While tending his cattle, a work involving abundant leisure, the young herdsman was also occupied in acquiring the arts of the forest. For the first two or three years—his pastoral life having commenced at the tender age of ten—his only weapon was a slender, smoothly shaved sapling, with a small bunch of gnarled roots at the end, in throwing which he grew so expert as easily to kill birds and other small game. When reaching the dignity of a dozen years, his father bought him a rifle, with which he soon became an unerring marksman. But, although he henceforth provided wild meat enough for the family, his passion for hunting sometimes led him to neglect the cattle, which were allowed to stray far from home and pass the night in the deep forest.
Soon each summer of herding came to be succeeded by a winter's hunt. In this occupation the boy roved far and wide over the Neversink mountain-range to the north and west of Monocacy Valley, killing and curing game for the family, and taking the skins to Philadelphia, where he exchanged them for articles needed in the chase—long hunting-knives, and flints, lead, and powder for his gun.
In those days the children of the frontier grew up with but slight store of such education as is obtainable from books. The open volume of nature, however, they carefully conned. The ways of the wilderness they knew full well—concerning the storms and floods, the trees and hills, the wild animals and the Indians, they were deeply learned; well they knew how to live alone in the forest, and to thrive happily although surrounded by a thousand lurking dangers. This quiet, mild-mannered, serious-faced Quaker youth, Daniel Boone, was an ardent lover of the wild woods and their inhabitants, which he knew as did Audubon and Thoreau; but of regular schooling he had none. When he was about fourteen years of age, his brother Samuel, nearly seven years his senior, married Sarah Day, an intelligent young Quakeress who had more education than was customary in this neighborhood. Sarah taught Daniel the elements of "the three R's." To this knowledge he added somewhat by later self-teaching, so that as a man he could read understandingly, do rough surveying, keep notes of his work, and write a sensible although badly spelled letter—for our backwoods hero was, in truth, no scholar, although as well equipped in this direction as were most of his fellows.

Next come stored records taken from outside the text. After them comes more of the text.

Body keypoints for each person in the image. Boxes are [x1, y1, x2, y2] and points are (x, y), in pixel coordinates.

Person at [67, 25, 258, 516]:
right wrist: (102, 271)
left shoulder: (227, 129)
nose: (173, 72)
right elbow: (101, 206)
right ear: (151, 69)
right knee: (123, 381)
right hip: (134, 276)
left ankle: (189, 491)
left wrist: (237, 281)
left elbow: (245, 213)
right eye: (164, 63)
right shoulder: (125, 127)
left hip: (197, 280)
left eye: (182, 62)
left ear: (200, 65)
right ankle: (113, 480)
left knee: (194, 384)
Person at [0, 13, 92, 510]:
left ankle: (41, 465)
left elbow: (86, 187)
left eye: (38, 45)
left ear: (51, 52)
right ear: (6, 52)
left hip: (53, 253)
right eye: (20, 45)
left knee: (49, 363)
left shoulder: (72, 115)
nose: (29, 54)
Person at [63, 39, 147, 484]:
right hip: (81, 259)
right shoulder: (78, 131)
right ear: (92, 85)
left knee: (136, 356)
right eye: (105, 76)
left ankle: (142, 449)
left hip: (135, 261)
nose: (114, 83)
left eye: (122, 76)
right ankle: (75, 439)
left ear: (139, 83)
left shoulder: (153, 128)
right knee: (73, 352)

In time Squire Boone, a man of enterprise and vigor, added blacksmithing to his list of occupations, and employed his young sons in this lusty work. Thus Daniel served, for a time, as a worker in iron as well as a hunter and herdsman; although it was noticed that his art was chiefly developed in the line of making and mending whatever pertained to traps and guns. He was a fearless rider of his father's horses; quick, though bred a Quaker, to resent what he considered wrong treatment;[3] true to his young friends; fond of long, solitary tramps through the dark forest, or of climbing hilltops for bird's-eye views of the far-stretching wilderness. Effective training this, for the typical pioneer of North America.